Experiments were performed in a basal cell carcinoma subcutaneous mouse model (BCC cells inoculated) for photodynamic therapy. Intratumoral injection of HC-80 (example 32) into tumor bearing mice was observed for in vivo fluorescence imaging. After 4 hours, 0.1W/cm was used 2 The tumor site was irradiated with 635nm laser light for 10min, and data were recorded. As shown in fig. 22 (d), crusting occurred on day 2 of photodynamic therapy, gradually decreased on day 6, and completely disappeared after 14 days, indicating that the tumor of the mice was completely inhibited after photodynamic therapy. The mice in the control group are injected with normal saline only and no photosensitive drug, and the mice in the control group find that the tumor grows rapidly after 6 days without any tumor inhibition effect. Therefore, HC-80 is used as a photosensitive drug for photodynamic therapy of basal cell carcinoma, has obvious tumor killing effect and can inhibit regeneration and recurrence of tumors.

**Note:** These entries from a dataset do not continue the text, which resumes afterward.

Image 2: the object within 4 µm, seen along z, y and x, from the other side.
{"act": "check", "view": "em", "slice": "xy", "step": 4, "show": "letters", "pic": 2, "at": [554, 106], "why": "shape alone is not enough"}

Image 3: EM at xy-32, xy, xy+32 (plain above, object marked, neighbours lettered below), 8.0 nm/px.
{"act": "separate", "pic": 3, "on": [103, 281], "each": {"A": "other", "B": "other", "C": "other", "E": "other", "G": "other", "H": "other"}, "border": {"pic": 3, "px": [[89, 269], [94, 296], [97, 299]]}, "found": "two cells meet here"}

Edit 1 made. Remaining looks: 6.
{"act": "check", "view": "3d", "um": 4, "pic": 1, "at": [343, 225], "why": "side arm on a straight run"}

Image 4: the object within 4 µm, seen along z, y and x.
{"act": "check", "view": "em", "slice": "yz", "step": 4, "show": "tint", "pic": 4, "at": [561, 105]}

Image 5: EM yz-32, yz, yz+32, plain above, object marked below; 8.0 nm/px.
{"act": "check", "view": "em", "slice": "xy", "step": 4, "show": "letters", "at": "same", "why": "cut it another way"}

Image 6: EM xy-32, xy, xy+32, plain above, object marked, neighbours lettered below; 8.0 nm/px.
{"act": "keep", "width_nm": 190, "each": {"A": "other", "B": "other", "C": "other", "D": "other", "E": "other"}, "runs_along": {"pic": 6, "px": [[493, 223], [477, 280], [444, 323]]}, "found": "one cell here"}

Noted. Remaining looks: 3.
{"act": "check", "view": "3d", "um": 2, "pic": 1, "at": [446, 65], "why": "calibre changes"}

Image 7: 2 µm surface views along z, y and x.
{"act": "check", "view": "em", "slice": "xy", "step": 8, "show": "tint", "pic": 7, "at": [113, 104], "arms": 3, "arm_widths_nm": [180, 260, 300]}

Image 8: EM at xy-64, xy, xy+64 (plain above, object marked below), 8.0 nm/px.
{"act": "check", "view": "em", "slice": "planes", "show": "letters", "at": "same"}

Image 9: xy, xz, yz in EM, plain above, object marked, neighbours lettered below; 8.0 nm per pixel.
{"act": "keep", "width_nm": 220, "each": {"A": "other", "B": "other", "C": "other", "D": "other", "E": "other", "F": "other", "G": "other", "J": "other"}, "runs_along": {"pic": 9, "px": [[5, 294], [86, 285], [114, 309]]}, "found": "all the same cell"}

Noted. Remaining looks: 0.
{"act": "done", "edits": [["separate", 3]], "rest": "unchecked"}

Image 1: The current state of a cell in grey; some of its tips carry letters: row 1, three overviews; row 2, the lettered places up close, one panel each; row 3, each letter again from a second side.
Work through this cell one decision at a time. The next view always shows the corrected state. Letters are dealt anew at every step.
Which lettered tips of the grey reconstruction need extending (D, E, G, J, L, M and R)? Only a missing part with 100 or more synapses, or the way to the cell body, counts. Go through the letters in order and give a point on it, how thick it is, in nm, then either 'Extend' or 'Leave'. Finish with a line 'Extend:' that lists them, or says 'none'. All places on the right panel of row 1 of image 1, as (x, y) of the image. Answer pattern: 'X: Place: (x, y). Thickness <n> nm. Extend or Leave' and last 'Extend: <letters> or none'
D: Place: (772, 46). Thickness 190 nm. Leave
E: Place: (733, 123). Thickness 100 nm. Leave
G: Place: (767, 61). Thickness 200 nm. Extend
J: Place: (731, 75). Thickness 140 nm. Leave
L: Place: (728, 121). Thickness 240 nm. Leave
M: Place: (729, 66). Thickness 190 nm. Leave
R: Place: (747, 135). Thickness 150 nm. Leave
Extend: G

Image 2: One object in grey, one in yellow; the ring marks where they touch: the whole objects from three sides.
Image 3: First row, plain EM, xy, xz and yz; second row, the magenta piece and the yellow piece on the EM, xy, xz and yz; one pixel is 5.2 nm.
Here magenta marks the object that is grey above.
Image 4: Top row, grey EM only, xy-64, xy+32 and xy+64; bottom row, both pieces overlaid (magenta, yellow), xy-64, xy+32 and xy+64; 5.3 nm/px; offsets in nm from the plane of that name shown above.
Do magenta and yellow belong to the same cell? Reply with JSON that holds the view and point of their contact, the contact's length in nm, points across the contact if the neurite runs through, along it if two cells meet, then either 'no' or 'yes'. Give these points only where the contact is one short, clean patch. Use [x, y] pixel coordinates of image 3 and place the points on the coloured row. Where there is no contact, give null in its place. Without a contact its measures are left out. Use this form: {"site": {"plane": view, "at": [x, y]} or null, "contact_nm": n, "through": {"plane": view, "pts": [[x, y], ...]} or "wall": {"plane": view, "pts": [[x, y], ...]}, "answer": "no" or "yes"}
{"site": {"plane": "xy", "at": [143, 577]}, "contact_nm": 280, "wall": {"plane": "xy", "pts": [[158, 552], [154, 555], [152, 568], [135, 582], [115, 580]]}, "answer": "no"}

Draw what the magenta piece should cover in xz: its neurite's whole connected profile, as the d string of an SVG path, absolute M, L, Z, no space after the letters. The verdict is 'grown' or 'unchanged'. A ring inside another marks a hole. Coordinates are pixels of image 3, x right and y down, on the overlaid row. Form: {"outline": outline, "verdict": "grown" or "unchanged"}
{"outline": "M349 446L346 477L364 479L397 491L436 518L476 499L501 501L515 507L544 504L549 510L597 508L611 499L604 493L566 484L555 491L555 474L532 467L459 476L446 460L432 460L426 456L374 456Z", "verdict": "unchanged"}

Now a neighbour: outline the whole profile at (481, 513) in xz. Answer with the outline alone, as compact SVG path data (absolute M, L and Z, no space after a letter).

The hypocrellin derivatives of the present invention are shown in detail as above, and can be used for killing various tumor cells (such as lung cancer, cholangiocarcinoma, colon cancer, oral cancer cells, basal cell carcinoma cells, melanoma cells, brain glioma cells and bladder cancer cells) in tumor-bearing mice with high efficiency, and have good photodynamic therapy effect by injecting a certain dose of photosensitive drugs into the tumor-bearing mice and matching with laser irradiation with certain intensity and wavelength.
Comparative example 1
The photodynamic effect of hypocrellin derivatives in the present invention on HeLa is shown in fig. 23. Under the irradiation of red light, HB-1-PEG6 with 200nM concentration can kill more than 80% of HeLa cells, and IC with semi-lethal concentration 50 A value of about 120nM; similarly, HB-73 at 200nM concentration kills more than 80% of HeLa cells, semi-lethal concentration IC 50 A value of about 80nM; HC-80 at 200nM concentration can kill more than 80% of HeLa cells, semi-lethal concentration IC 50 A value of about 80nM;
under the same conditions, HB-1-PEG6 can kill 80% of esophageal cancer cells AKR, gastric cancer cells MFC, lung cancer cells A549, liver cancer cells HCC, biliary duct cancer cells MCC, colon cancer cells HCT116 and semi-lethal concentration IC only with 50nM concentration 50 Values of about 20 to 30nM (Table 2); under the same conditions, HB-73 can kill 85% of head and neck cancer cells SCC2, brain cancer cells G442, tongue cancer cells TSCCa, nasal cancer cells KB, oral cancer cells CAL27, brain glioma cells C6 and semi-lethal concentration IC only with 50nM concentration 50 Values of about 20 to 30nM (Table 3); under the same conditions, HC-80 can kill 85% of basal cell carcinoma cells BCC, squamous skin carcinoma cells PECA, melanoma cells B16, prostate cancer cells LNCaP, bladder cancer cells MBT-2, and semi-lethal concentration IC at 50nM concentration 50 The values were about 20-30 nM (Table 4). Thus, as can be seen from the comparison of fig. 23 and tables 2 to 4, the phototoxic effect of hypocrellin derivatives disclosed in the present invention on the above tumor cells is significantly higher than that of HeLa cells.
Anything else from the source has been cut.